On Friday, Carolina Panthers owner Jerry Richardson met with council members in a closed session to discuss public funding options for requested improvements to Bank of America Stadium.
The city agreed to invest $143.75 million into Bank of America Stadium over the next 15 years, according to a press release from the city of Charlotte.
The Carolina Panthers will contribute $96.25 million over the same time frame as the city.
The organization has asked the state for $62.5 million.
The city plans to pay for its share of the upgrades by a proposed increase of one-percent to the Charlotte’s prepared food and beverage tax.
The first day of the retreat started out with talks about the Charlotte’s economic health, and videos about major projects in each district.
The afternoon discussion deteriorated with heated exchanges among city council members who say “there is a lack of trust” on the council.
Members say a divide developed on the council when discussions started last year about the street car. Some council members believe colleagues let the talks pit neighborhood against neighborhood.
Earlier in the day council members were asked to think about whether they want “Charlotte to be a top tier city or a second tier city?”
“What we have to be about is thinking not just about next year or two years from now” says Mayor Anthony Foxx, “we have to think 20 years from now. Where is Charlotte going to be? Where do we want it to be and how do we back our way into thinking how we get there?”
The $119 million street car project dominated a significant part of the day’s talks.

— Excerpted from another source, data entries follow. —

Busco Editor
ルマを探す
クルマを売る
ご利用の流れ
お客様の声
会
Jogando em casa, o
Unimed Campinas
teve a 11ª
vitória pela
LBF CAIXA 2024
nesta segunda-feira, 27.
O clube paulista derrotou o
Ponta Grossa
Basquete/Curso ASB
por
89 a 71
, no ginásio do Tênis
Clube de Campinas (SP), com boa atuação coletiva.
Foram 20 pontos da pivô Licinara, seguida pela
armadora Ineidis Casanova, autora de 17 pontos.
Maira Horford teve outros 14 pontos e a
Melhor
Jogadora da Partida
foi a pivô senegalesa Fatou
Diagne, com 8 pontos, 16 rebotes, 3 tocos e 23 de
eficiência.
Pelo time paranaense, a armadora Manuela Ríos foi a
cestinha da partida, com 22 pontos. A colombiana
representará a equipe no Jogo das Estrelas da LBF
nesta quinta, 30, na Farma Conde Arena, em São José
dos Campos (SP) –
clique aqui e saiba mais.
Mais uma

Mayor Kasim Reed of Atlanta addressed the group and told them “Atlanta is where it is because people made tough decisions.” He says he came to share lessons with Charlotte “as you all go through some of the issues that look and feel a lot alike.”
Mayor Reed says “you are dealing with some issues around street car and we are building a $100 million street car in Atlanta. You are dealing with issues around stadium facility and we’re working through some of those issues right now.”

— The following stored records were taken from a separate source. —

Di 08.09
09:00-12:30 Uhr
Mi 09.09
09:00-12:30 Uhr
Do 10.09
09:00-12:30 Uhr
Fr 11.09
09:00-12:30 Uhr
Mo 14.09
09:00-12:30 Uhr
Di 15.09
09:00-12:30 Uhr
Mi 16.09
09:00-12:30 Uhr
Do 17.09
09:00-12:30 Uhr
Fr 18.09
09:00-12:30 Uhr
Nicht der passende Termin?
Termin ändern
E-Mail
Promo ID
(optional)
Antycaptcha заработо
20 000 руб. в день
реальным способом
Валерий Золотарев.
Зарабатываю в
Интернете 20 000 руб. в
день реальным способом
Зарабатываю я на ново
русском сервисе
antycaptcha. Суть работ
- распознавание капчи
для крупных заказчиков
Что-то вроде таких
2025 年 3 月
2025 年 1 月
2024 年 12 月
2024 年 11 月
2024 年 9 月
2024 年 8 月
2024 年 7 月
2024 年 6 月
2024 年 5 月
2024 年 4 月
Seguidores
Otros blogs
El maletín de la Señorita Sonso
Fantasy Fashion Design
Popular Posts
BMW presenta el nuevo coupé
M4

According to Mayor Reed, the Atlanta Falcons have asked for help building a new stadium. In a deal that is still being worked out, the Mayor says the Falcons will pay $860 million. The city of Atlanta will kick in $200 million through hotel and motel tax. If an agreement is reached, the deal will keep the Falcons in Atlanta for 30 years.
Mayor Reed says “no mayor or city council have played the stadium game and won.” He says a city without an NFL team will likely languish.

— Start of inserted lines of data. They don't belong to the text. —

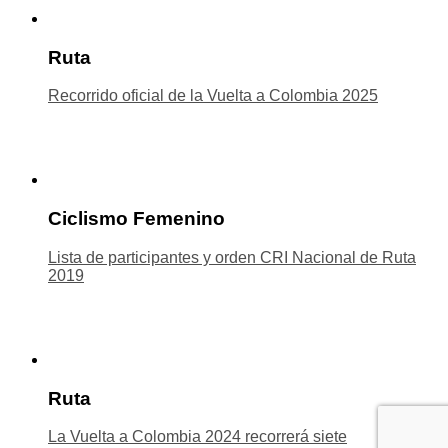
Ruta
Recorrido oficial de la Vuelta a Colombia 2025
Ciclismo Femenino
Lista de participantes y orden CRI Nacional de Ruta
2019
Ruta
La Vuelta a Colombia 2024 recorrerá siete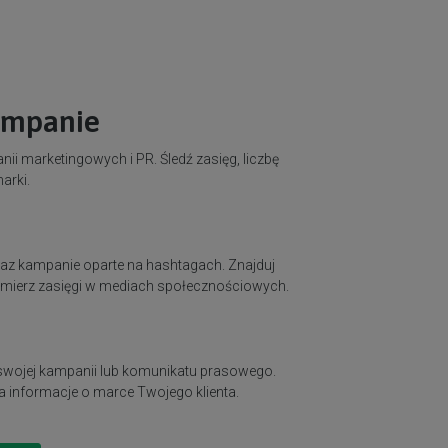
ampanie
ii marketingowych i PR. Śledź zasięg, liczbę
arki.
oraz kampanie oparte na hashtagach. Znajduj
i mierz zasięgi w mediach społecznościowych.
 swojej kampanii lub komunikatu prasowego.
a informacje o marce Twojego klienta.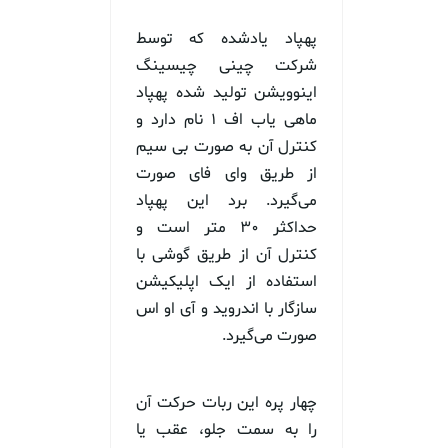
پهپاد یادشده که توسط
شرکت چینی چیسینگ
اینوویشن تولید شده پهپاد
ماهی یاب اف ۱ نام دارد و
کنترل آن به صورت بی سیم
از طریق وای فای صورت
می‌گیرد. برد این پهپاد
حداکثر ۳۰ متر است و
کنترل آن از طریق گوشی با
استفاده از ایک اپلیکیشن
سازگار با اندروید و آی او اس
صورت می‌گیرد.
چهار پره این ربات حرکت آن
را به سمت جلو، عقب یا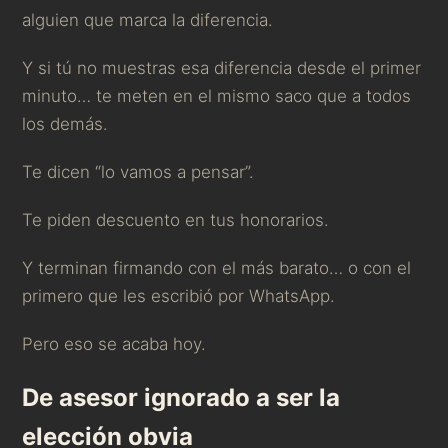
alguien que marca la diferencia.
Y si tú no muestras esa diferencia desde el primer
minuto… te meten en el mismo saco que a todos
los demás.
Te dicen “lo vamos a pensar”.
Te piden descuento en tus honorarios.
Y terminan firmando con el más barato… o con el
primero que les escribió por WhatsApp.
Pero eso se acaba hoy.
De asesor ignorado a ser la
elección obvia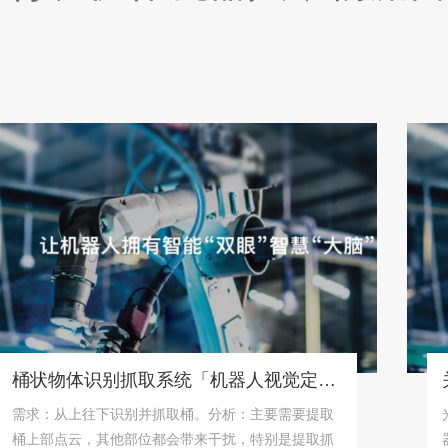
桶状物体识别抓取系统「机器人视觉定位抓取解决方案」
：从上往下识别并抓取桶。分析：主要需要提取
光沦机
部点云，其他部位都会带来干扰，特别是提取抓
器人3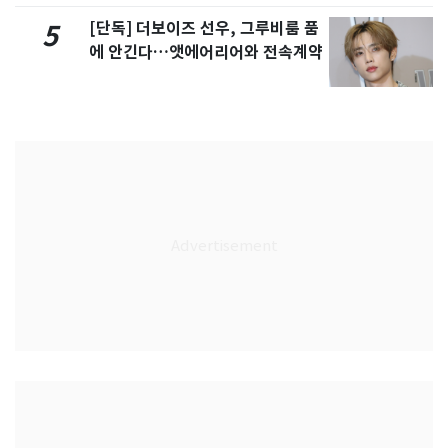
[단독] 더보이즈 선우, 그루비룸 품
5
에 안긴다…앳에어리어와 전속계약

Mayor Foxx says he’s concerned about “poachers”. He says there are cities that are building stadiums but don’t have NFL teams.
In other reports delivered during the retreat, Council members and the Mayor heard that fiscal year 2013’s budget is doing “okay”. Revenues are projected at $0.4 million above budget and expenditures at $2.9 million below budget.
In June a 2-year budget cycle will be adopted. For fiscal year 2014, a report says sales tax revenue will likely see a 3.5% growth. And property tax should have 1% growth. City officials say there is some uncertainty because of the county’s revaluation problems. According to the city’s finance department, about $10 billion worth of property is still under review – that’s an estimated $100 million the city is missing because of Mecklenburg County’s troubled revaluation.